OASIS
The Organic and Stable Isotope Geochemistry Laboratory (OASIS Geochem lab) of the UP Marine Science Institute was established and headed by Dr. Caroline Marie B. Jaraula in January 4, 2016.
OASIS is currently focused on characterizing persistent organic pollutants; tracking their distribution, behavior, and interactions in coastal systems and how they change across physico-chemical gradients. These pollutants include antibiotics, pesticides, plasticizers, flame retardants, etc.
The lab also does work on finding mangrove, microbe, and mariculture biomarkers and elemental proxies, only to name a few, but generally geochemically characterizing the environment, present and/or past.

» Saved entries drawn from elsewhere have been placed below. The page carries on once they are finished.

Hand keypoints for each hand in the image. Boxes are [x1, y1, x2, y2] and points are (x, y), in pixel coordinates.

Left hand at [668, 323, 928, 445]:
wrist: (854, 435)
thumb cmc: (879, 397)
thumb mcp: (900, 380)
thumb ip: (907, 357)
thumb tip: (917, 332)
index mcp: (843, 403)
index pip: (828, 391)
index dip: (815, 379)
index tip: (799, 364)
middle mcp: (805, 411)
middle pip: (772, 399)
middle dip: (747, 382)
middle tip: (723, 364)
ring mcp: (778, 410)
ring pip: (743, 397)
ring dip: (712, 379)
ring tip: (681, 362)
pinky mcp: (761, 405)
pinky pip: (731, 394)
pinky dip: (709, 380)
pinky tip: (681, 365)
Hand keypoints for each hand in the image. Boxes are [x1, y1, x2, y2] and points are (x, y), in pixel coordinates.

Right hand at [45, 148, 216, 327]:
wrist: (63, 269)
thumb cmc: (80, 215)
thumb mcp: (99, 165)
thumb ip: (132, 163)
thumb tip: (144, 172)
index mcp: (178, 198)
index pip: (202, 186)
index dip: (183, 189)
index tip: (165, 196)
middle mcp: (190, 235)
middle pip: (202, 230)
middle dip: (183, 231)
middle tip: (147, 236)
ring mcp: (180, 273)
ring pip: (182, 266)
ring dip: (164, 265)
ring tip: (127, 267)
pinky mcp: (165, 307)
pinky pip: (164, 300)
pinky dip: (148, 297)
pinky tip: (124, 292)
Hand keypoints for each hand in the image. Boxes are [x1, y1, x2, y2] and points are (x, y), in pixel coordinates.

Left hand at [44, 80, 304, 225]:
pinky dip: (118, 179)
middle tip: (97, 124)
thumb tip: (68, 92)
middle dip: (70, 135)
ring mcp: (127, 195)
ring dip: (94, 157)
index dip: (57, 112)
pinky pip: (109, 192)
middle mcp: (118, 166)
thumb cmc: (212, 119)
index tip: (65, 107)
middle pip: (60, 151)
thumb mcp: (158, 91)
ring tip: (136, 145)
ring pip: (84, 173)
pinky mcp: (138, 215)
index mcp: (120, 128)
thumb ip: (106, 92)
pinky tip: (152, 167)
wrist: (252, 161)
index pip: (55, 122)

The lab is equipped to isolate, quantify, and identify organic matter and lipids from living organisms, sediments, as well as water and fossil fuel; and serves as research grounds for interested high school, undergraduate, and graduate students, as well as postdoctoral researchers.
RESEARCH INTERESTS
Persistent Organic Pollutants
Synthetic, unintentionally toxic organic compounds that do not degrade easily in the environment. They accumulate in human and animal tissues, disrupt their natural biological pathways, and potentially cause cancer (Darbre, 2015; Loganathan & Masunaga, 2015).
Biomarkers
(or chemical markers)
Biologically synthesized organic compounds with their original or diagenetically altered definitive structures preserved through geologic time (Simoneit, 2004).
Environmental Forensics
The chemical characterization, historical investigation of releases and transport processes of, and determination of responsibility and proportional liability for contaminants accidentally or deliberately released or emitted into the environment
(Boehm & Murphy, 2015).
Marine Organic Geochemistry
The study of how carbon cycles in the ocean; within organisms, in the water column, in the sediments, from the atmosphere, from land, the influences on and the interactions with one another thereof; in biological, ecological, and geologic timescales (Pantoja & Wakeham, 2000).